Positive psychology is a growing area of study. It seeks to understand what gives people’s lives meaning and explores ways to boost wellbeing. Happiness is at the centre of this field of study.
There are numerous definitions of happiness. Author of The How of Happiness and Positive psychology researcher, Sonja Lyubomirsky, defines happiness as “the experience of joy, contentment, or positive well-being, combined with a sense that one’s life is good, meaningful, and worthwhile.”
So, in essence, happiness is associated with positive feelings and experiencing fulfilment in our lives. Which all sounds pretty simple and straight forward.

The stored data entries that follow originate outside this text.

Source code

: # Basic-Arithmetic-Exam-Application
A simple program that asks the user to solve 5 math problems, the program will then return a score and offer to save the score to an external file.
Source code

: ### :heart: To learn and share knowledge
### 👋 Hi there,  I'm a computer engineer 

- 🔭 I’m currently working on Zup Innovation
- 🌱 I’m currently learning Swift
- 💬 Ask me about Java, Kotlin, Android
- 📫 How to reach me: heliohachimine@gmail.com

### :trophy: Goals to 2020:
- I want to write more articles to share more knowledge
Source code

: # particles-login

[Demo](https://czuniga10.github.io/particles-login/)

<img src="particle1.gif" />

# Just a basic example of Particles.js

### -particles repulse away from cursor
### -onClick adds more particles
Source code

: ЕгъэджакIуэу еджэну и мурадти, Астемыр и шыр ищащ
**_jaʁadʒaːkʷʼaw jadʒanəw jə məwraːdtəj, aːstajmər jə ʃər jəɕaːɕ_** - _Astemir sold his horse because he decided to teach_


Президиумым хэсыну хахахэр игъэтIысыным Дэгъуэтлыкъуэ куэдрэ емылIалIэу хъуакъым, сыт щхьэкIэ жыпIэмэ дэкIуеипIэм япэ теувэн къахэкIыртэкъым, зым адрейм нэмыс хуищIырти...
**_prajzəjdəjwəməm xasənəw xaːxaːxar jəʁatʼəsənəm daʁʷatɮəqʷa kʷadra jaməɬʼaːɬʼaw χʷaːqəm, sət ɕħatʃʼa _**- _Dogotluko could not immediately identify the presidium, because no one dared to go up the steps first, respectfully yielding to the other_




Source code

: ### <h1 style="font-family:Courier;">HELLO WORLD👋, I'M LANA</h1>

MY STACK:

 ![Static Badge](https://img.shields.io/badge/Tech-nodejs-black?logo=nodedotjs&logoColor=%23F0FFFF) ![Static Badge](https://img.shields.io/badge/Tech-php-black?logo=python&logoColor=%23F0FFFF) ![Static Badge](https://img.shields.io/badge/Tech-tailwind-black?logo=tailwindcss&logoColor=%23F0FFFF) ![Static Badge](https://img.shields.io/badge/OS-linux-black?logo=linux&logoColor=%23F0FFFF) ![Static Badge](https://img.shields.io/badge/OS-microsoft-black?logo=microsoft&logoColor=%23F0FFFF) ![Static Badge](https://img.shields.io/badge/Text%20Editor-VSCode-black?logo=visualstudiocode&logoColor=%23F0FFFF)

But in a world full of uncertainty, deadlines, negative news, and busy schedules, this isn’t so easy to achieve.
A big question many of us likely ponder is what makes happy people happy?
In a 2017 study published in The Oxford Handbook of Positive Psychology, Lyubomirsky and her colleagues looked at how happy and unhappy people perceived their worlds and confirmed each group, do indeed, view their worlds differently.
They found that:
• Happy people tend to have a more positive outlook on life than unhappy people.
• Happy people are not as vulnerable to social comparison as unhappy people.
• Happy people tend to be satisfied choosing a good option when making decisions, while unhappy people seek to choose the best possible option and tend to experience more regret as a result.
Which group do you fall into? You may sit very firmly in one group, or you may have a mix. Regardless of where you sit, the good news is you can apply these findings in your life to boost your wellbeing.